_Exercise details_
Copy every entry exactly as it reads and exclude whatever pictures appear.

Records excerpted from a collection
● ● ● ● ●
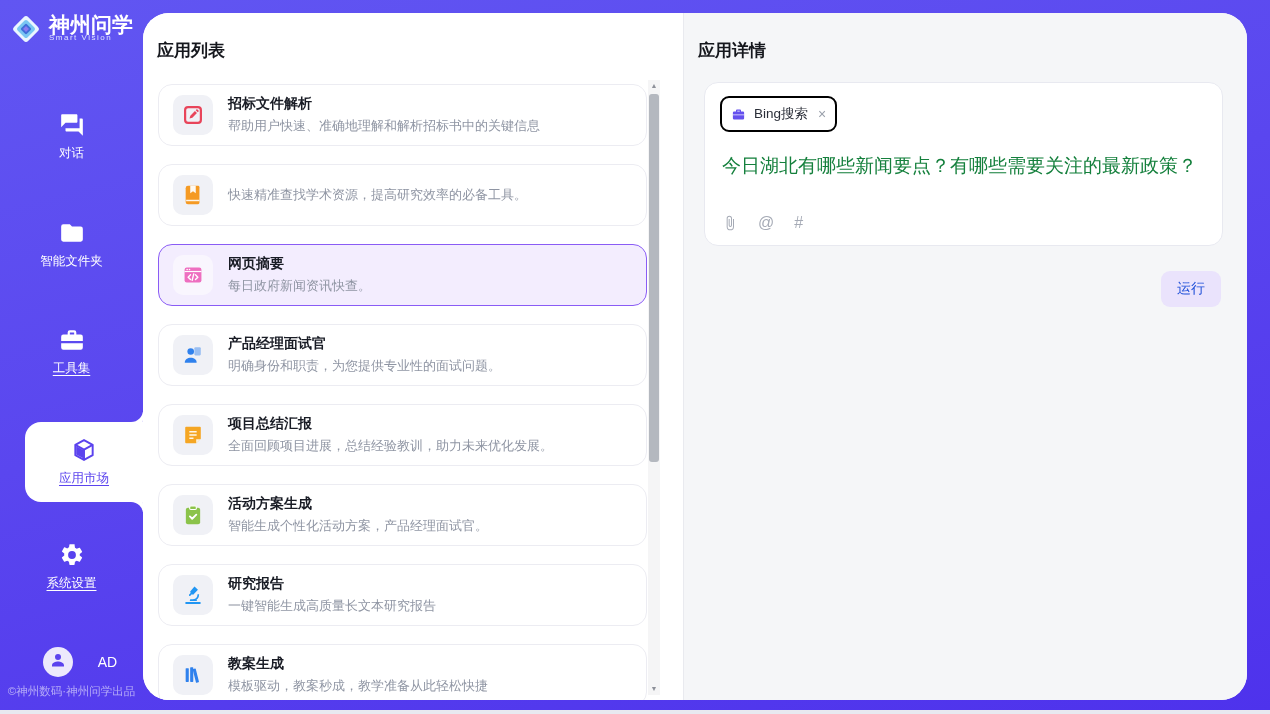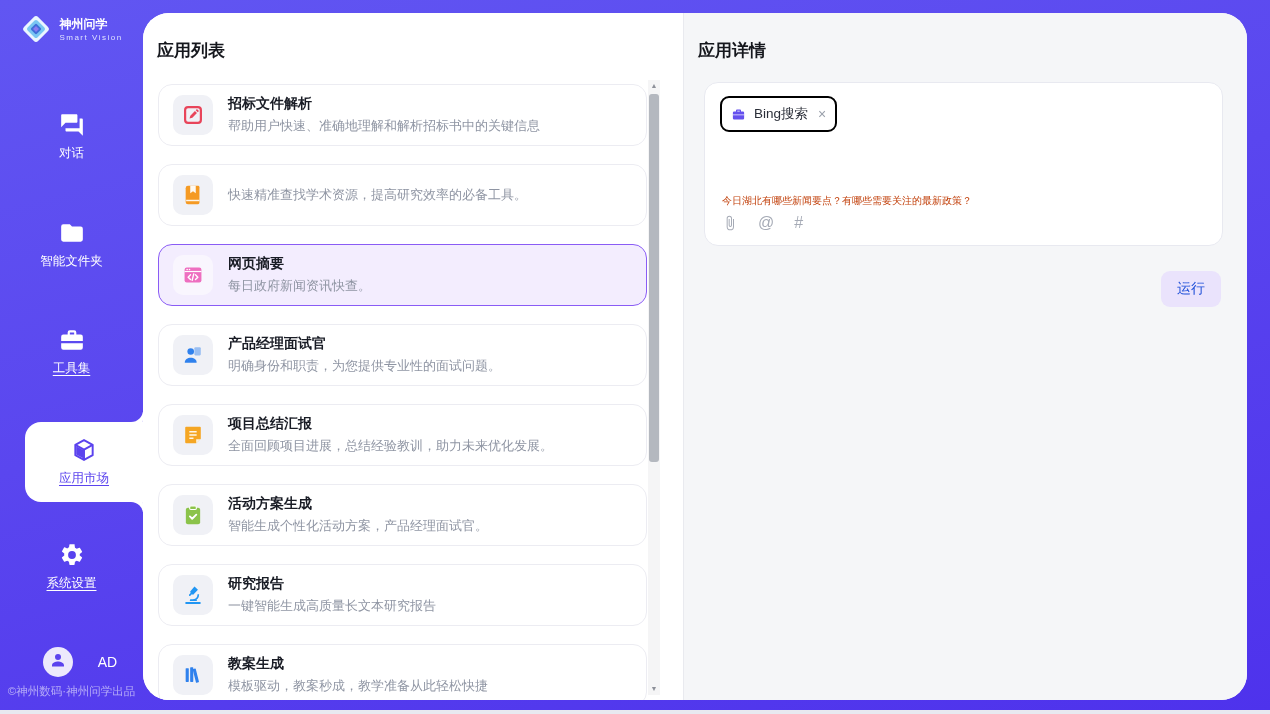--- a/index.html
+++ b/index.html
@@ -13,7 +13,7 @@
   .sidebar { position:absolute; left:0; top:0; width:143px; height:710px; }
   .logo { position:absolute; top:13px; left:0; width:143px; display:flex; justify-content:center; align-items:center; gap:7px; }
   .logo-icon svg { width:32px; height:32px; display:block; }
-  .logo-name { color:#fff; font-weight:bold; font-size:12px; line-height:17px; }
+  .logo-name { color:#fff; font-weight:bold; font-size:21px; line-height:17px; }
   .logo-sub { color:#dfe3ff; font-size:8px; letter-spacing:1.5px; }
 
   .nav-item { position:absolute; left:0; width:143px; height:58px; display:flex; flex-direction:column;

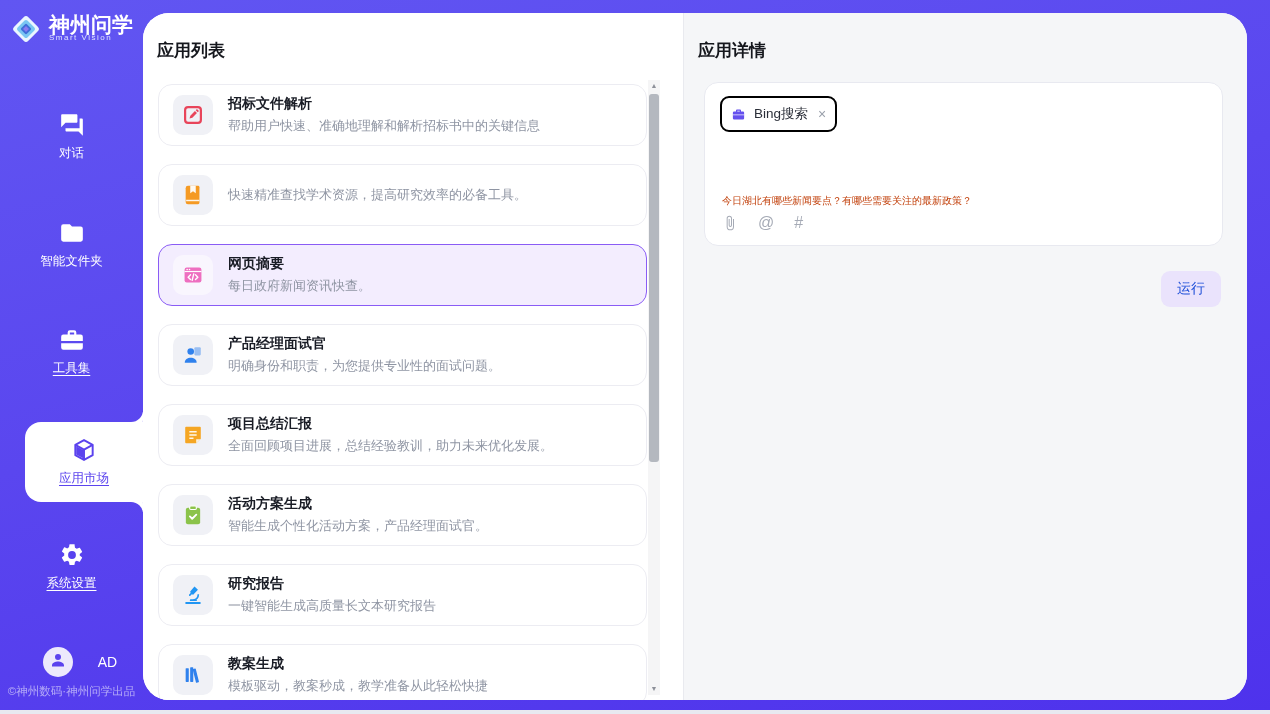--- a/index.html
+++ b/index.html
@@ -74,8 +74,8 @@
   .tool-tag svg { width:15px; height:15px; color:#6550ee; display:block; }
   .tool-tag-label { font-size:13.5px; color:#2a2e38; }
   .tool-tag-close { font-size:14px; color:#9aa0ab; margin-left:2px; cursor:pointer; line-height:1; }
-  .prompt-text { position:absolute; top:69px; left:17px; right:17px; font-size:10px; color:#c2410c;
-    line-height:1.5;margin-top:41px; }
+  .prompt-text { position:absolute; top:69px; left:17px; right:17px; font-size:19px; color:#15803d;
+    line-height:1.5; }
   .prompt-toolbar { position:absolute; left:17px; bottom:13px; display:flex; align-items:center; gap:20px;
     color:#a6abb6; }
   .prompt-toolbar .tb-icon svg { width:16px; height:16px; display:block; color:#a6abb6; }

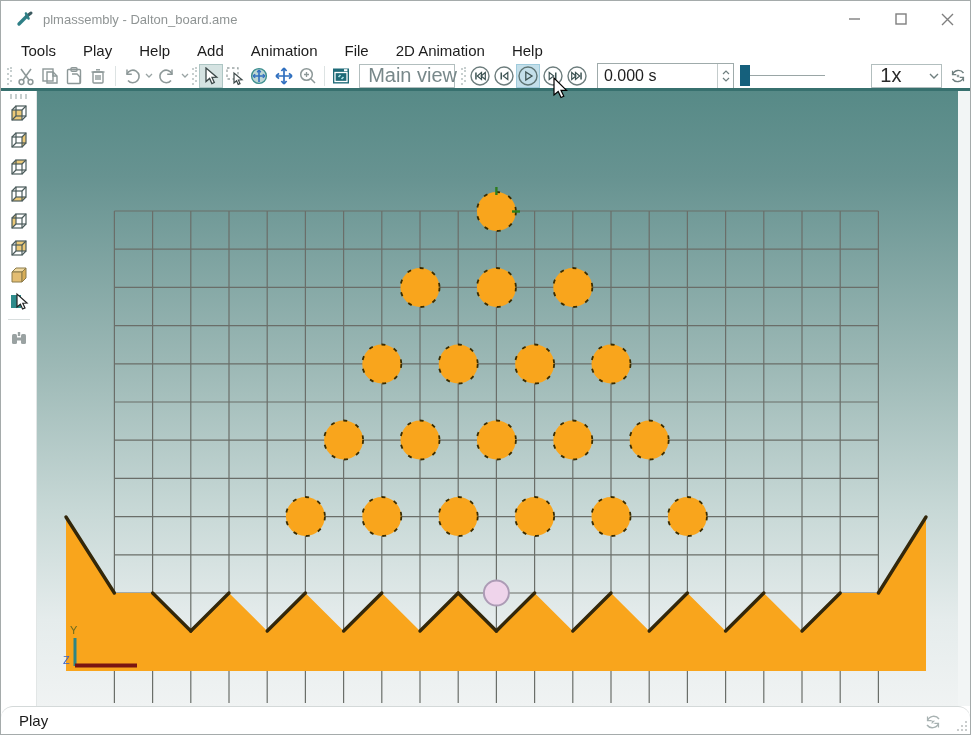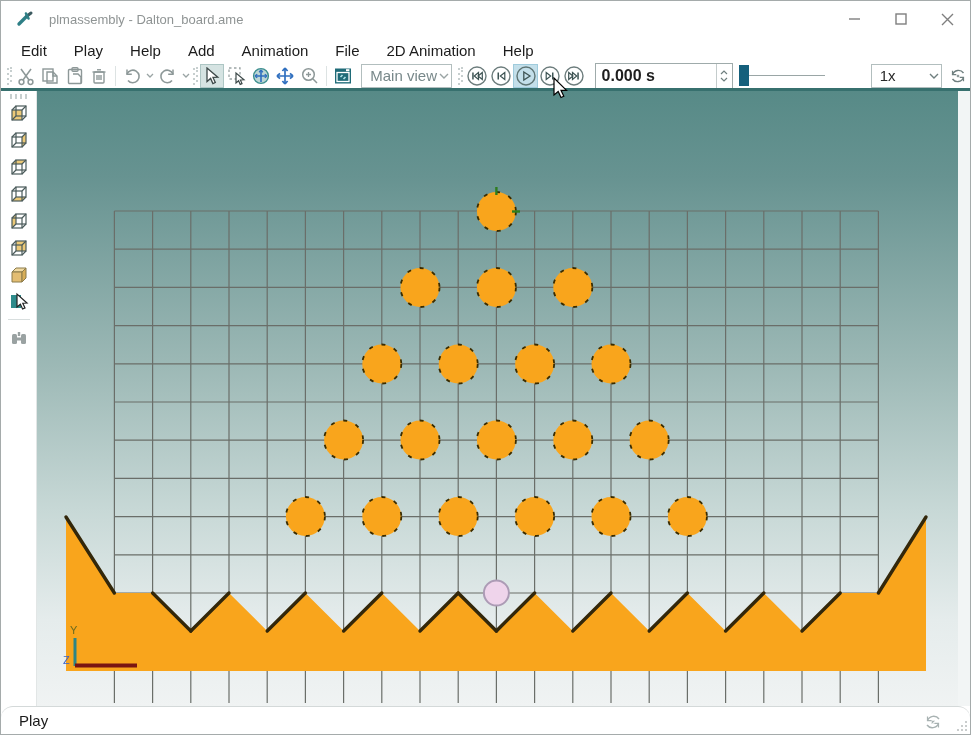--- a/index.html
+++ b/index.html
@@ -8,7 +8,7 @@
   
   .titlebar{position:absolute;left:0;top:0;right:0;height:36px;background:#fff;display:flex;align-items:center;}
   .app-icon{margin-left:14px;width:20px;height:20px;}
-  .title-text{margin-left:14px;font-size:13px;color:#8f9494;}
+  .title-text{margin-left:8px;font-size:13px;color:#8f9494;}
   .win-controls{position:absolute;right:0;top:0;height:36px;display:flex;}
   .win-btn{width:46px;height:36px;display:flex;align-items:center;justify-content:center;}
● ● ● ● ●
_Response_
--- a/index.html
+++ b/index.html
@@ -13,7 +13,7 @@
   .sidebar { position:absolute; left:0; top:0; width:143px; height:710px; }
   .logo { position:absolute; top:13px; left:0; width:143px; display:flex; justify-content:center; align-items:center; gap:7px; }
   .logo-icon svg { width:32px; height:32px; display:block; }
-  .logo-name { color:#fff; font-weight:bold; font-size:12px; line-height:17px; }
+  .logo-name { color:#fff; font-weight:bold; font-size:21px; line-height:17px; }
   .logo-sub { color:#dfe3ff; font-size:8px; letter-spacing:1.5px; }
 
   .nav-item { position:absolute; left:0; width:143px; height:58px; display:flex; flex-direction:column;

--- a/index.html
+++ b/index.html
@@ -74,8 +74,8 @@
   .tool-tag svg { width:15px; height:15px; color:#6550ee; display:block; }
   .tool-tag-label { font-size:13.5px; color:#2a2e38; }
   .tool-tag-close { font-size:14px; color:#9aa0ab; margin-left:2px; cursor:pointer; line-height:1; }
-  .prompt-text { position:absolute; top:69px; left:17px; right:17px; font-size:10px; color:#c2410c;
-    line-height:1.5;margin-top:41px; }
+  .prompt-text { position:absolute; top:69px; left:17px; right:17px; font-size:19px; color:#15803d;
+    line-height:1.5; }
   .prompt-toolbar { position:absolute; left:17px; bottom:13px; display:flex; align-items:center; gap:20px;
     color:#a6abb6; }
   .prompt-toolbar .tb-icon svg { width:16px; height:16px; display:block; color:#a6abb6; }

--- a/index.html
+++ b/index.html
@@ -8,7 +8,7 @@
   
   .titlebar{position:absolute;left:0;top:0;right:0;height:36px;background:#fff;display:flex;align-items:center;}
   .app-icon{margin-left:14px;width:20px;height:20px;}
-  .title-text{margin-left:14px;font-size:13px;color:#8f9494;}
+  .title-text{margin-left:8px;font-size:13px;color:#8f9494;}
   .win-controls{position:absolute;right:0;top:0;height:36px;display:flex;}
   .win-btn{width:46px;height:36px;display:flex;align-items:center;justify-content:center;}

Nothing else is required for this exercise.